Chekov’s Bear Arms, Or “Does the Gun Have to Go Off in Act Three?”

If you’re going to show the audience a friendly monster in Act One, he had better have an adorable temper tantrum in Act Two. (Image: Fizzgig the Muppet from The Dark Crystal, a brown ball of fur with his mouth open, showing multiple rows of very sharp teeth. The background is full of “AAAAAAA”, representing his screaming.)

Author Anton Chekhov gave variations on the following writing advice several times during his life:

“Remove everything that has no relevance to the story. If you say in the first chapter that there is a rifle hanging on the wall, in the second or third chapter it absolutely must go off. If it’s not going to be fired, it shouldn’t be hanging there.”

This morning, I had a conversation with several other people about putting this into practice. A writer friend (and one of the luminous poetry authors in Spoon Knife 2: Test Chamber) is writing a fiction piece in which a gun appears on a mantlepiece in Act One. The author wanted to know: does it have to go off in Act Three?

The answer: Yes and no.

Chekhov’s advice isn’t literally about firing guns. It’s about making sure you don’t make the audience look at anything without explaining, at some point, why you made them look at it.

With a gun, the easiest way to explain why you made the audience look at the gun in Act One is to shoot somebody later in the plot. But it’s not the only thing you can do with a gun.

Take, for example, my upcoming novel. One of the two POV characters carries not one gun, but two – everywhere. He’s always got a sidearm and a smaller weapon jammed into his boot.

In the novel, the reader sees both of these guns in the very first chapter. Neither one is fired, though. Instead, the fact the guns were drawn but not fired (a) says something about the character’s personality (he’s kind of paranoid), (b) says something about the circumstances of his job (he probably should be), and (c) foreshadows several interactions that take place later in the book.

In Act Two, we see this character’s guns again, briefly – when he’s frisked for them. Here, more character-building is taking place. Losing his weapons makes the character feel more vulnerable, right at the very point of the plot in which he feels it is most important that he not be vulnerable.

Finally, in Act Three, the character fires a gun. Ironically, it’s not one of the two guns he was toting around in the previous acts! He’s lost both of those–turns out he was wrong about which part of the plot he would most need to not be vulnerable at. But the appearance of the guns in Act One and the loss of them temporarily in Act Two have both led up to this moment. We saw the guns; we saw them disappear; now we see a gun (but not those guns) fired.

Firing the gun is just one way to explain to the audience why you made them look at the gun in previous acts, though. It’s by far the easiest, but there are plenty of other options, depending on your plot. Maybe the gun is a family antique that was stolen and finally returned to its owner (or used for another nefarious purpose). Maybe the gun jams at a crucial moment. Maybe someone gets pistol-whipped instead of shot. And so on.
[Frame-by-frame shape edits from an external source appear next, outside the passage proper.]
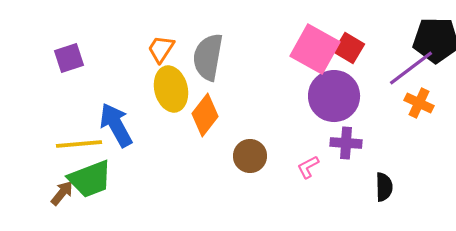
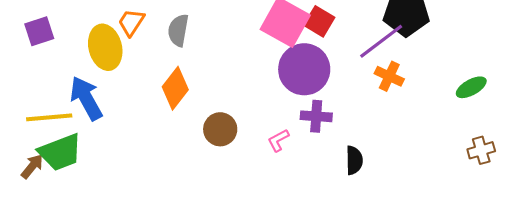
gray semicircle: (208, 57) -> (178, 30), size x0.7
yellow ellipse: (171, 89) -> (105, 47), moved

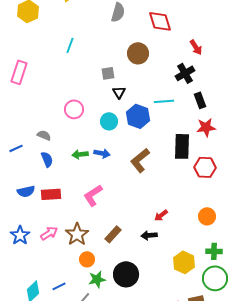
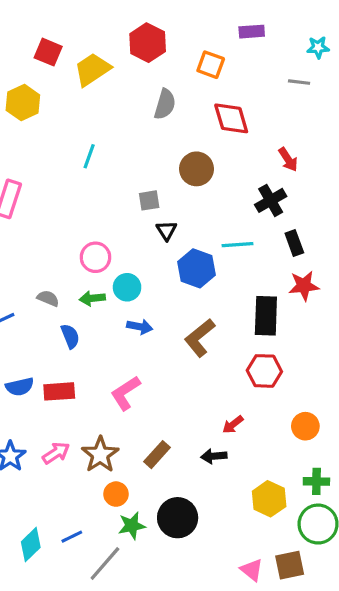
cyan circle: (109, 121) -> (127, 287), moved
green arrow: (80, 154) -> (92, 298), moved
blue semicircle: (47, 159) -> (70, 336), moved
red hexagon: (205, 167) -> (264, 371), moved

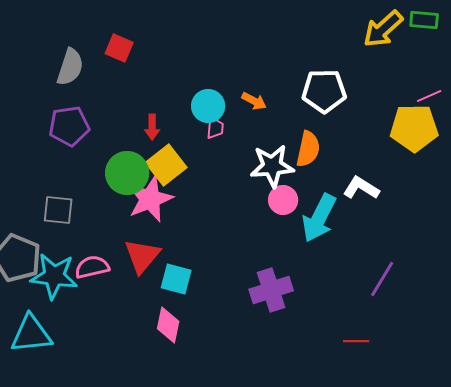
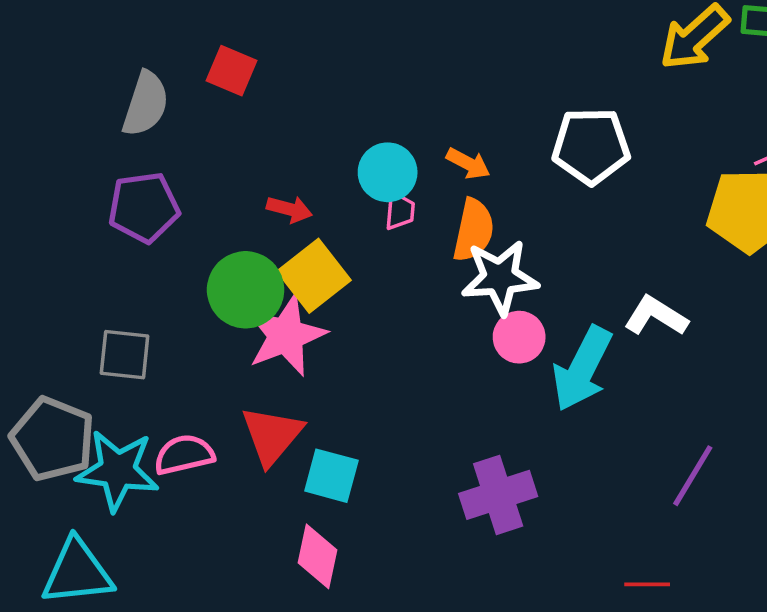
red arrow: (152, 127) -> (289, 209), turned -75
orange semicircle: (308, 149) -> (473, 230), moved

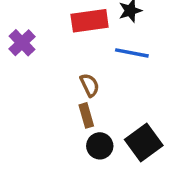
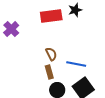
blue line: (132, 53) -> (76, 64), moved

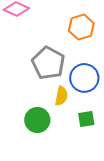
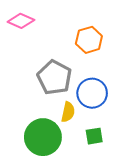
green circle: (37, 120) -> (43, 137), size x1.4

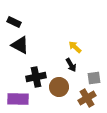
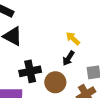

Oh, and when you first introduce the gun in Act One? Make it do double duty. Don’t just say “and by the way, this dude has a gun.” For example, in my friend’s “gun on the mantlepiece” scenario, the author might reveal the presence of the gun on the mantlepiece by mentioning it as a detail the protagonist notices while they are hanging out in the room, waiting for the antagonist to show up. The protagonist might draw certain conclusions about the antagonist from the presence of the gun. These conclusions might or might not be correct (I use “not correct” a lot in my work).

Then, the gun drops out of the plotline. When it resurfaces, it should do so in a way that reveals whether or not the protagonist’s conclusions in Act One were correct, in addition to doing whatever it’s supposed to be doing in Act Three (killing someone, jamming so that the shooter is now in even more peril, whatever).

That’s a lot of work for one gun. In good fiction, though, everything does a lot of work. The kind of novels people read over and over, the kind they recommend to their friends, are the ones in which readers notice something new every time they read–because everything in the book is doing double or triple duty.